- [TRY IT]: The response must match the data below exactly, line for line.

- [MATERIAL FOR THE TASK]:
___
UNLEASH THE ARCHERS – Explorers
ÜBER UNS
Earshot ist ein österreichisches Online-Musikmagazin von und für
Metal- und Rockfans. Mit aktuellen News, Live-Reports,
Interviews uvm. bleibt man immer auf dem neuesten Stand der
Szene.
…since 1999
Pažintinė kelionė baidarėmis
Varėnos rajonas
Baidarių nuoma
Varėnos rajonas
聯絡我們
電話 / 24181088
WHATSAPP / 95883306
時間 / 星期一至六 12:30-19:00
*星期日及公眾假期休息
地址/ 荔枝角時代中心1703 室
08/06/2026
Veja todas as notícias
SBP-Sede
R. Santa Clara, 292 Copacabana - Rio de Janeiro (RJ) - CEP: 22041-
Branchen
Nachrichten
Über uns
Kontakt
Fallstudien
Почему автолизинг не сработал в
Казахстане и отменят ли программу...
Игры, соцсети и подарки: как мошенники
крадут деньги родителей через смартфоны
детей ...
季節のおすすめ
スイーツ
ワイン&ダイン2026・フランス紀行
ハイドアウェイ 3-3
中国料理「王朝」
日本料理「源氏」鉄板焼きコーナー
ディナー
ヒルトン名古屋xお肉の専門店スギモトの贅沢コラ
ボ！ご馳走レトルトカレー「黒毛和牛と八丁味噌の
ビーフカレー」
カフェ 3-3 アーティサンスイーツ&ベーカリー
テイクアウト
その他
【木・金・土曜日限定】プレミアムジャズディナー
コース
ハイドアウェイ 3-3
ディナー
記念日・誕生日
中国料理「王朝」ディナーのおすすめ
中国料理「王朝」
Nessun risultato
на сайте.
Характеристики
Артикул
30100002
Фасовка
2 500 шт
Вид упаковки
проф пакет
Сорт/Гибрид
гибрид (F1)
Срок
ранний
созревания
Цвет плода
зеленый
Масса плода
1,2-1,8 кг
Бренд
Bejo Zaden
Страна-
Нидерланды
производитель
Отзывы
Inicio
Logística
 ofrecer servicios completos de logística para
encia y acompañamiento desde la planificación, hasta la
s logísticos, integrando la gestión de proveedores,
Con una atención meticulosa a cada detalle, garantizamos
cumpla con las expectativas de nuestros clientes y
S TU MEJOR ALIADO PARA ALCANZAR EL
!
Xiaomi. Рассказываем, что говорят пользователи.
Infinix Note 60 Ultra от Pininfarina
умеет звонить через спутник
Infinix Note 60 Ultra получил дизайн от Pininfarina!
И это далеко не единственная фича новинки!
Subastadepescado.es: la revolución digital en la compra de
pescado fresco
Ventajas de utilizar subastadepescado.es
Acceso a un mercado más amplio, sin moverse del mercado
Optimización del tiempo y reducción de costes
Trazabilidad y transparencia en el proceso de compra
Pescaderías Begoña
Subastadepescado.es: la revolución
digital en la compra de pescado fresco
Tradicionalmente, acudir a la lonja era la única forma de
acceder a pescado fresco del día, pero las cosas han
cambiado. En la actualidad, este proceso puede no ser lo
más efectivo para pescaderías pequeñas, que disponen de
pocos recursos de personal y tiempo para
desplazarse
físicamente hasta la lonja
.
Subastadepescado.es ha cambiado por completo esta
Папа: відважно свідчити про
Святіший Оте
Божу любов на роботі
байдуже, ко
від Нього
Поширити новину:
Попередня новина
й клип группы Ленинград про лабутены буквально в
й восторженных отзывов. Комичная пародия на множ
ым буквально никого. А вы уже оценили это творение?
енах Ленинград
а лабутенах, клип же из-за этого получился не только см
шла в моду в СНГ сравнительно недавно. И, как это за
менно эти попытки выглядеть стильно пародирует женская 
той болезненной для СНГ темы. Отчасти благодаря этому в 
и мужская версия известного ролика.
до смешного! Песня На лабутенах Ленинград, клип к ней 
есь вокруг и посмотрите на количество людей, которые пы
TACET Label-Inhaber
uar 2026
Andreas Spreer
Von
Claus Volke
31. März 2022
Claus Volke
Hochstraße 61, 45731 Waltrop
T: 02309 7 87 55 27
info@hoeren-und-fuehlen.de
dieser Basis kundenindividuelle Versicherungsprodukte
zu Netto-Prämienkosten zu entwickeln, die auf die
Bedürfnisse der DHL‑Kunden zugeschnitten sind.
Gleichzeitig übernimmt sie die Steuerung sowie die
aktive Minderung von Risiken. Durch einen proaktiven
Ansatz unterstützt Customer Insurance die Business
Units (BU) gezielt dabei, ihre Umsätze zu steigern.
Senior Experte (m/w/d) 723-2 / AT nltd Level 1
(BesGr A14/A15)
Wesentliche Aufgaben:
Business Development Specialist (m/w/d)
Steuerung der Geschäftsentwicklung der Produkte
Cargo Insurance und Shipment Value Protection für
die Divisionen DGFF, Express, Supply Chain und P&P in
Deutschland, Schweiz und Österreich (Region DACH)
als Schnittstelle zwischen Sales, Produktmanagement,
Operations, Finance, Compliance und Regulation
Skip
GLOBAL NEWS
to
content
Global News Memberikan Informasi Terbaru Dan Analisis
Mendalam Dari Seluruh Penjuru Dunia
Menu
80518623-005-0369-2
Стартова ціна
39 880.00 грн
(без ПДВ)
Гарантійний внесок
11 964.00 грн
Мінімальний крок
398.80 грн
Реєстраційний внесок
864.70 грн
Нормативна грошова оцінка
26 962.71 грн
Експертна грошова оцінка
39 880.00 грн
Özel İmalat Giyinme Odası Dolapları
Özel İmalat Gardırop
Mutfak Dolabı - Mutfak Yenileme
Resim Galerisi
___
- [RESPONSE BELOW]:
UNLEASH THE ARCHERS – Explorers
ÜBER UNS
Earshot ist ein österreichisches Online-Musikmagazin von und für
Metal- und Rockfans. Mit aktuellen News, Live-Reports,
Interviews uvm. bleibt man immer auf dem neuesten Stand der
Szene.
…since 1999
Pažintinė kelionė baidarėmis
Varėnos rajonas
Baidarių nuoma
Varėnos rajonas
聯絡我們
電話 / 24181088
WHATSAPP / 95883306
時間 / 星期一至六 12:30-19:00
*星期日及公眾假期休息
地址/ 荔枝角時代中心1703 室
08/06/2026
Veja todas as notícias
SBP-Sede
R. Santa Clara, 292 Copacabana - Rio de Janeiro (RJ) - CEP: 22041-
Branchen
Nachrichten
Über uns
Kontakt
Fallstudien
Почему автолизинг не сработал в
Казахстане и отменят ли программу...
Игры, соцсети и подарки: как мошенники
крадут деньги родителей через смартфоны
детей ...
季節のおすすめ
スイーツ
ワイン&ダイン2026・フランス紀行
ハイドアウェイ 3-3
中国料理「王朝」
日本料理「源氏」鉄板焼きコーナー
ディナー
ヒルトン名古屋xお肉の専門店スギモトの贅沢コラ
ボ！ご馳走レトルトカレー「黒毛和牛と八丁味噌の
ビーフカレー」
カフェ 3-3 アーティサンスイーツ&ベーカリー
テイクアウト
その他
【木・金・土曜日限定】プレミアムジャズディナー
コース
ハイドアウェイ 3-3
ディナー
記念日・誕生日
中国料理「王朝」ディナーのおすすめ
中国料理「王朝」
Nessun risultato
на сайте.
Характеристики
Артикул
30100002
Фасовка
2 500 шт
Вид упаковки
проф пакет
Сорт/Гибрид
гибрид (F1)
Срок
ранний
созревания
Цвет плода
зеленый
Масса плода
1,2-1,8 кг
Бренд
Bejo Zaden
Страна-
Нидерланды
производитель
Отзывы
Inicio
Logística
 ofrecer servicios completos de logística para
encia y acompañamiento desde la planificación, hasta la
s logísticos, integrando la gestión de proveedores,
Con una atención meticulosa a cada detalle, garantizamos
cumpla con las expectativas de nuestros clientes y
S TU MEJOR ALIADO PARA ALCANZAR EL
!
Xiaomi. Рассказываем, что говорят пользователи.
Infinix Note 60 Ultra от Pininfarina
умеет звонить через спутник
Infinix Note 60 Ultra получил дизайн от Pininfarina!
И это далеко не единственная фича новинки!
Subastadepescado.es: la revolución digital en la compra de
pescado fresco
Ventajas de utilizar subastadepescado.es
Acceso a un mercado más amplio, sin moverse del mercado
Optimización del tiempo y reducción de costes
Trazabilidad y transparencia en el proceso de compra
Pescaderías Begoña
Subastadepescado.es: la revolución
digital en la compra de pescado fresco
Tradicionalmente, acudir a la lonja era la única forma de
acceder a pescado fresco del día, pero las cosas han
cambiado. En la actualidad, este proceso puede no ser lo
más efectivo para pescaderías pequeñas, que disponen de
pocos recursos de personal y tiempo para
desplazarse
físicamente hasta la lonja
.
Subastadepescado.es ha cambiado por completo esta
Папа: відважно свідчити про
Святіший Оте
Божу любов на роботі
байдуже, ко
від Нього
Поширити новину:
Попередня новина
й клип группы Ленинград про лабутены буквально в
й восторженных отзывов. Комичная пародия на множ
ым буквально никого. А вы уже оценили это творение?
енах Ленинград
а лабутенах, клип же из-за этого получился не только см
шла в моду в СНГ сравнительно недавно. И, как это за
менно эти попытки выглядеть стильно пародирует женская 
той болезненной для СНГ темы. Отчасти благодаря этому в 
и мужская версия известного ролика.
до смешного! Песня На лабутенах Ленинград, клип к ней 
есь вокруг и посмотрите на количество людей, которые пы
TACET Label-Inhaber
uar 2026
Andreas Spreer
Von
Claus Volke
31. März 2022
Claus Volke
Hochstraße 61, 45731 Waltrop
T: 02309 7 87 55 27
info@hoeren-und-fuehlen.de
dieser Basis kundenindividuelle Versicherungsprodukte
zu Netto-Prämienkosten zu entwickeln, die auf die
Bedürfnisse der DHL‑Kunden zugeschnitten sind.
Gleichzeitig übernimmt sie die Steuerung sowie die
aktive Minderung von Risiken. Durch einen proaktiven
Ansatz unterstützt Customer Insurance die Business
Units (BU) gezielt dabei, ihre Umsätze zu steigern.
Senior Experte (m/w/d) 723-2 / AT nltd Level 1
(BesGr A14/A15)
Wesentliche Aufgaben:
Business Development Specialist (m/w/d)
Steuerung der Geschäftsentwicklung der Produkte
Cargo Insurance und Shipment Value Protection für
die Divisionen DGFF, Express, Supply Chain und P&P in
Deutschland, Schweiz und Österreich (Region DACH)
als Schnittstelle zwischen Sales, Produktmanagement,
Operations, Finance, Compliance und Regulation
Skip
GLOBAL NEWS
to
content
Global News Memberikan Informasi Terbaru Dan Analisis
Mendalam Dari Seluruh Penjuru Dunia
Menu
80518623-005-0369-2
Стартова ціна
39 880.00 грн
(без ПДВ)
Гарантійний внесок
11 964.00 грн
Мінімальний крок
398.80 грн
Реєстраційний внесок
864.70 грн
Нормативна грошова оцінка
26 962.71 грн
Експертна грошова оцінка
39 880.00 грн
Özel İmalat Giyinme Odası Dolapları
Özel İmalat Gardırop
Mutfak Dolabı - Mutfak Yenileme
Resim Galerisi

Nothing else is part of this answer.